Dziś przedstawiamy Wam prawdziwą Kobietę petardę
Zawsze uśmiechnięta, zarażała nas pozytywną energią - piękna Pani Joanna i jej NIESAMOWITA przemiana-31kg
Koniecznie przeczytaj co Pani Asia sądzi na temat swojej zmiany pod okiem naszych dietetyków: Justyny Gawron oraz Barbary Jarek
Co skłoniło Panią do rozpoczęcia kuracji w naszym gabinecie?

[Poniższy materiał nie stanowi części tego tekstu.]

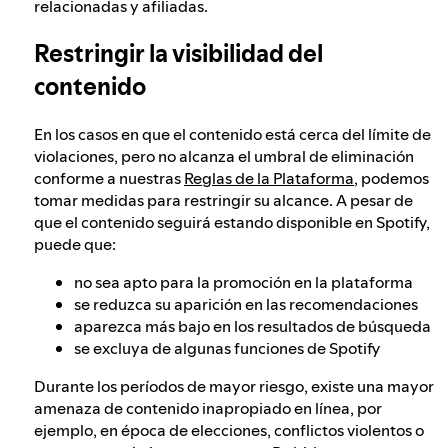
relacionadas y afiliadas.
Restringir la visibilidad del
contenido
En los casos en que el contenido está cerca del límite de
violaciones, pero no alcanza el umbral de eliminación
conforme a nuestras
Reglas de la Plataforma
, podemos
tomar medidas para restringir su alcance. A pesar de
que el contenido seguirá estando disponible en Spotify,
puede que:
no sea apto para la promoción en la plataforma
se reduzca su aparición en las recomendaciones
aparezca más bajo en los resultados de búsqueda
se excluya de algunas funciones de Spotify
Durante los períodos de mayor riesgo, existe una mayor
amenaza de contenido inapropiado en línea, por
ejemplo, en época de elecciones, conflictos violentos o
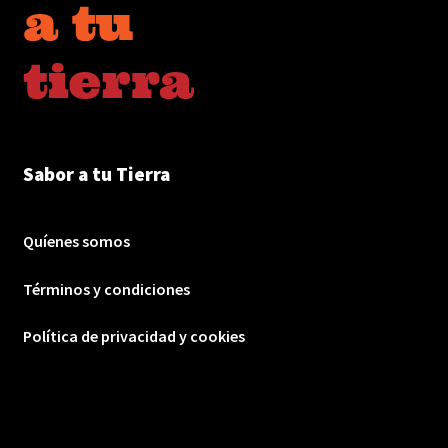
Sabor a tu Tierra
Quíenes somos
Términos y condiciones
Política de privacidad y cookies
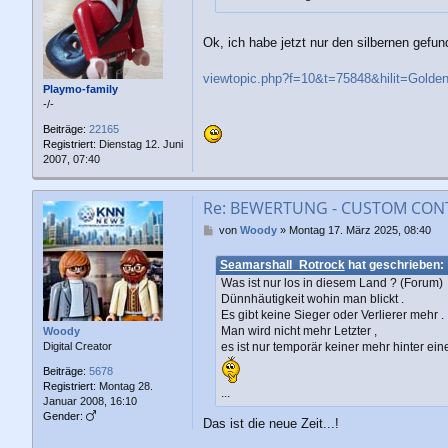
a
g
Ok, ich habe jetzt nur den silbernen gefu
viewtopic.php?f=10&t=75848&hilit=Golden
Playmo-family
-/-
Beiträge:
22165
Registriert:
Dienstag 12. Juni
2007, 07:40
Re: BEWERTUNG - CUSTOM CONTE
B
von
Woody
»
Montag 17. März 2025, 08:40
e
i
Seamarshall_Rotrock
hat geschrieben:
t
Was ist nur los in diesem Land ? (Forum)
r
Dünnhäutigkeit wohin man blickt .
a
Es gibt keine Sieger oder Verlierer mehr .
g
Man wird nicht mehr Letzter ,
Woody
es ist nur temporär keiner mehr hinter ein
Digital Creator
Beiträge:
5678
Registriert:
Montag 28.
...
Januar 2008, 16:10
Gender:
Das ist die neue Zeit...!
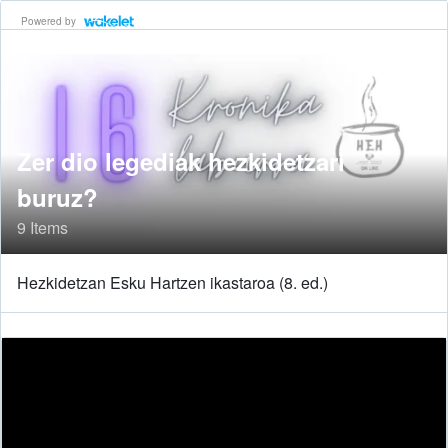
Powered by
Zer dio legediak hezkidetzari
buruz?
9 Items
Hezkidetzan Esku Hartzen ikastaroa (8. ed.)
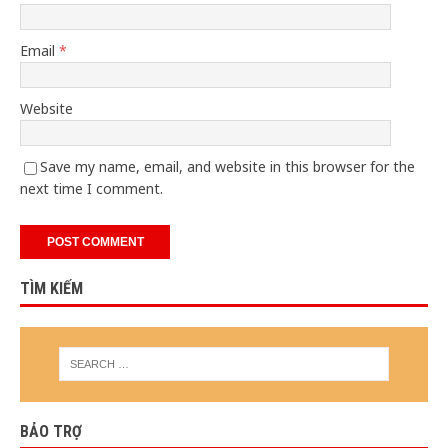
Email
*
Website
Save my name, email, and website in this browser for the
next time I comment.
TÌM KIẾM
BẢO TRỢ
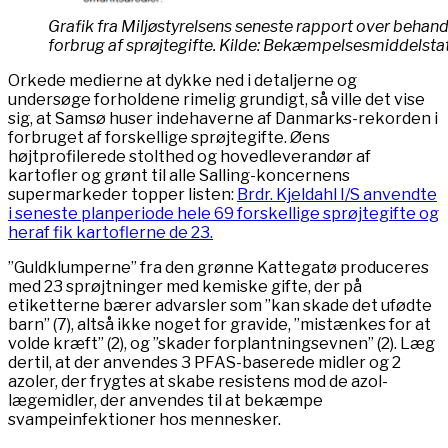
Grafik fra Miljøstyrelsens seneste rapport over beha
forbrug af sprøjtegifte. Kilde: Bekæmpelsesmiddelstat
Orkede medierne at dykke ned i detaljerne og
undersøge forholdene rimelig grundigt, så ville det vise
sig, at Samsø huser indehaverne af Danmarks-rekorden i
forbruget af forskellige sprøjtegifte. Øens
højtprofilerede stolthed og hovedleverandør af
kartofler og grønt til alle Salling-koncernens
supermarkeder topper listen:
Brdr. Kjeldahl I/S anvendte
i seneste planperiode hele 69 forskellige sprøjtegifte og
heraf fik kartoflerne de 23.
”Guldklumperne” fra den grønne Kattegatø produceres
med 23 sprøjtninger med kemiske gifte, der på
etiketterne bærer advarsler som ”kan skade det ufødte
barn” (7), altså ikke noget for gravide, ”mistænkes for at
volde kræft” (2), og ”skader forplantningsevnen” (2). Læg
dertil, at der anvendes 3 PFAS-baserede midler og 2
azoler, der frygtes at skabe resistens mod de azol-
lægemidler, der anvendes til at bekæmpe
svampeinfektioner hos mennesker.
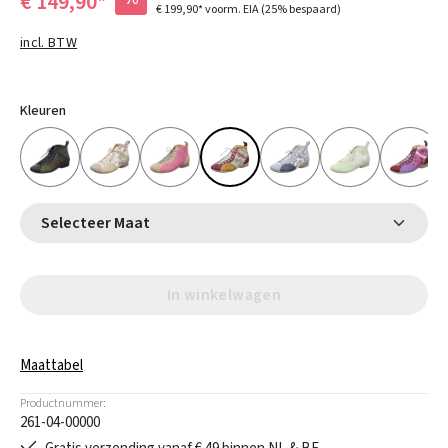
€ 149,90*
€ 199,90*
voorm. EIA
(25% bespaard)
incl. BTW
Kleuren
Selecteer Maat
In winkelwagen
Maattabel
Productnummer:
261-04-00000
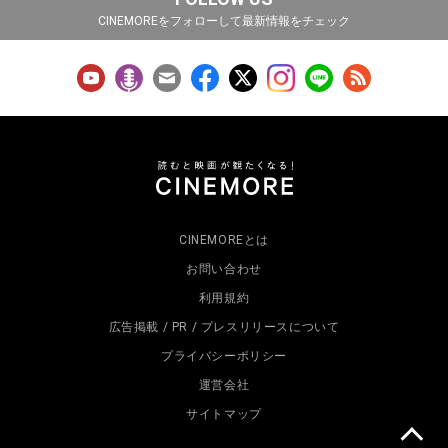
CINEMOREをフォローして最新情報をチェック
CINEMOREとは
お問い合わせ
利用規約
広告掲載 / PR / プレスリリースについて
プライバシーポリシー
運営会社
サイトマップ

-Skorzystałam z polecenia i umówiłam się na bezpłatną konsultację, w zasadzie jako urodzinowy prezent od siebie dla siebie. Rok przed rozpoczęciem kuracji miałam próbę odchudzania, która początkowo dawała minimalne efekty, ale później z niej zrezygnowałam. Któregoś dnia stwierdziłam, że czas na zmiany w wyglądzie i zdrowiu, dlatego tak to się zaczęło.
Co najbardziej podobało się Pani podczas trwania kuracji?
-Troska o pacjenta i przede wszystkim też brak negatywnej oceny, jeśli występowały jakieś dodatkowe odstępstwa od diety. Częsty i szybki kontakt sms czy mailowy, ale także cykliczne spotkania.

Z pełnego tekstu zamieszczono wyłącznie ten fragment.